Tuesday, June 24, 2008

To Gift Or Not To Gift...


morning everyone! your friendly neighborhood PCD is here and i'v got an opinion question of you all.




first let me say that i am an extraordinary gift giver, if i say so myself. i pride myself on taking real time to decided upon gifts that speak to the receiver, reflect their tastes and stand out. my gifts usually have multiple components and i always customize/personalize at least one of them. with that said, this aspect of my gift giving usually gets me in trouble. well, not literally...but trouble in the sense of being upset when people do not even think of me in the most basic of gift giving etiquette.





example...a college "friend" of mine was having a baby. we barely talk (or email) and only got reacquainted when she found out i was having a baby. we do not live in the same state. when it was almost time for the baby to be born, i got an invite to her baby shower. now of course, it was terribly (and shamelessly) a ploy for a gift because everyone knew full well i would not be attending the shower in 2 weeks from this far away. i mean, she's not my bff or anything. so while i started constructing my gift basket for her tike, i stopped dead in my tracks. when i had my baby i didn't get so much as an e-greeting saying congratulations. sure there were emails sent and they said how cute lil PCD was...but that really was just them being nosey wanting to see what she looked like. as i thought about it, i was bothered because people KNOW how much i put into gifts that i give. and i started to get angry. needless to say, i did not send a gift.

**Recorded information**:
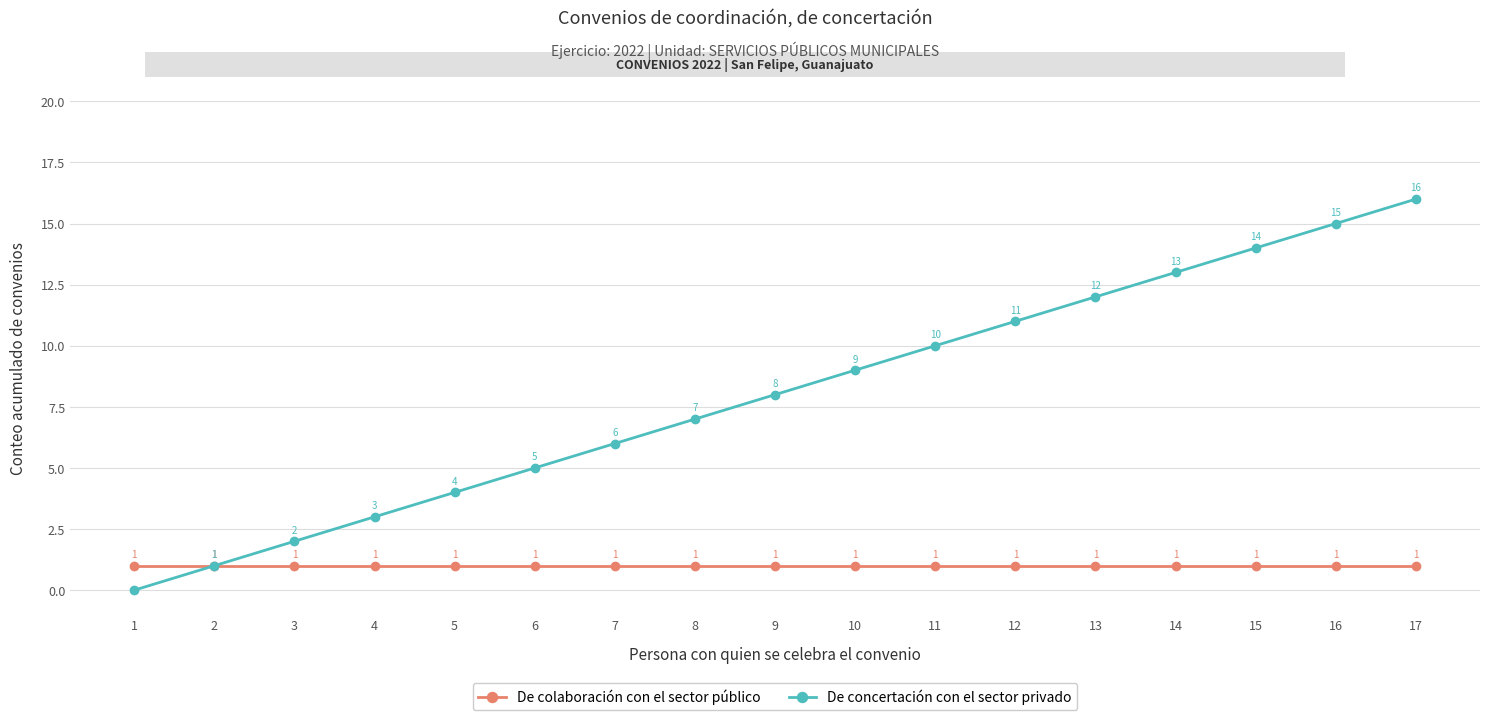

What is the spread (max minus min) of values at 12?

10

**Things to do**:
a) In the gift-giving post, what was the writer putting together for the college friend's baby before stopping?
b) Print the part of the gift-giving post starting at "first let me" and ending at "gift giving etiquette.".

**Written answers**:
a) A gift basket.

b)
first let me say that i am an extraordinary gift giver, if i say so myself. i pride myself on taking real time to decided upon gifts that speak to the receiver, reflect their tastes and stand out. my gifts usually have multiple components and i always customize/personalize at least one of them. with that said, this aspect of my gift giving usually gets me in trouble. well, not literally...but trouble in the sense of being upset when people do not even think of me in the most basic of gift giving etiquette.